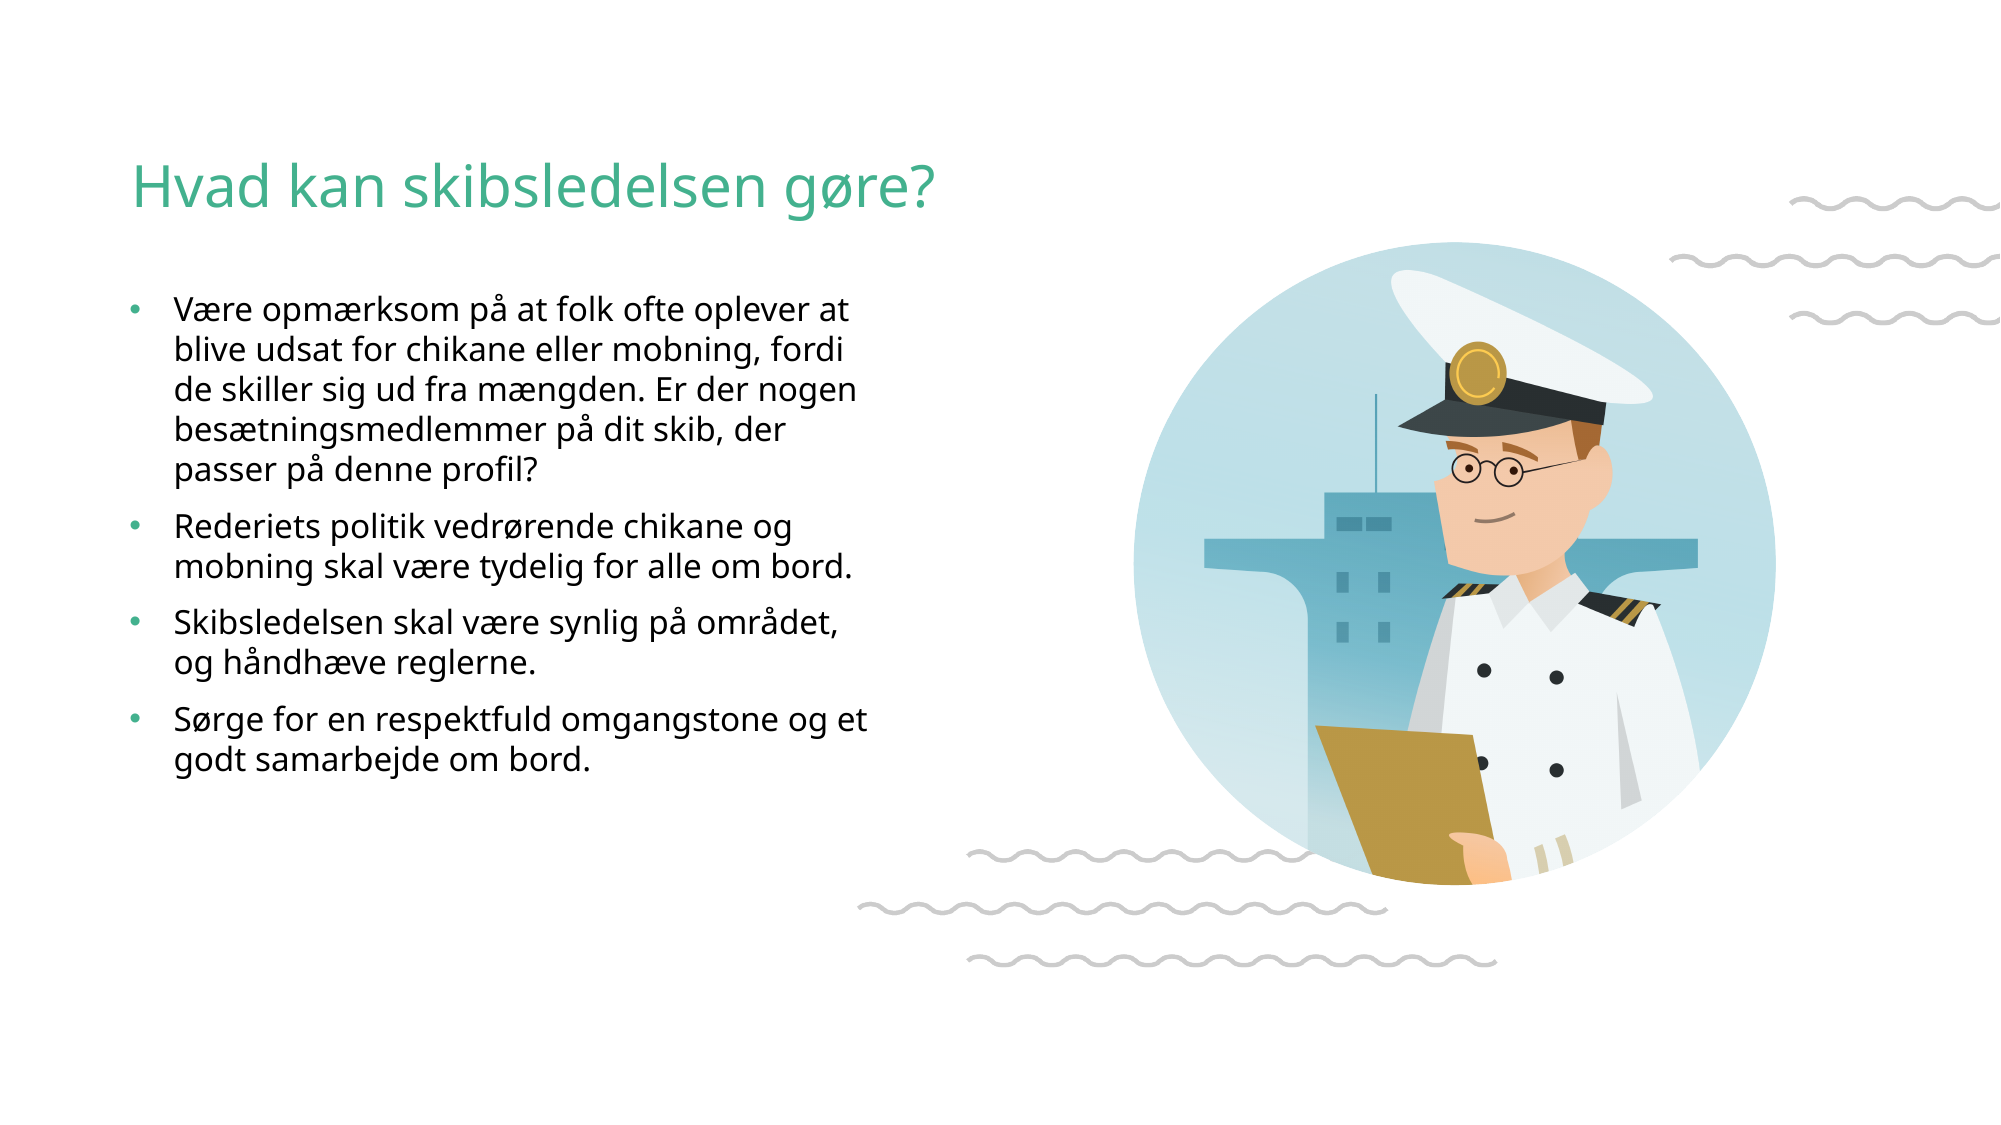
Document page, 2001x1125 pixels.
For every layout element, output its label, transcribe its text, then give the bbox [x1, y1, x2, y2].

picture [856, 196, 2000, 968]
text_box Være opmærksom på at folk ofte oplever at blive udsat for chikane eller mobning, fordi de skiller sig ud fra mængden. Er der nogen besætningsmedlemmer på dit skib, der passer på denne profil? Rederiets politik vedrørende chikane og mobning skal være tydelig for alle om bord. Skibsledelsen skal være synlig på området, og håndhæve reglerne. Sørge for en respektfuld omgangstone og et godt samarbejde om bord. [129, 288, 885, 778]
text_box Hvad kan skibsledelsen gøre? [116, 141, 1395, 227]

###

## Assignment
From the first line to the last, retype the data exactly, without images.

## Result of this exercise
Document page, 2001x1125 pixels.
For every layout element, output its label, transcribe its text, then give the bbox [x1, y1, x2, y2].

picture [856, 196, 2000, 968]
text_box Være opmærksom på at folk ofte oplever at blive udsat for chikane eller mobning, fordi de skiller sig ud fra mængden. Er der nogen besætningsmedlemmer på dit skib, der passer på denne profil? Rederiets politik vedrørende chikane og mobning skal være tydelig for alle om bord. Skibsledelsen skal være synlig på området, og håndhæve reglerne. Sørge for en respektfuld omgangstone og et godt samarbejde om bord. [129, 288, 885, 778]
text_box Hvad kan skibsledelsen gøre? [116, 141, 1395, 227]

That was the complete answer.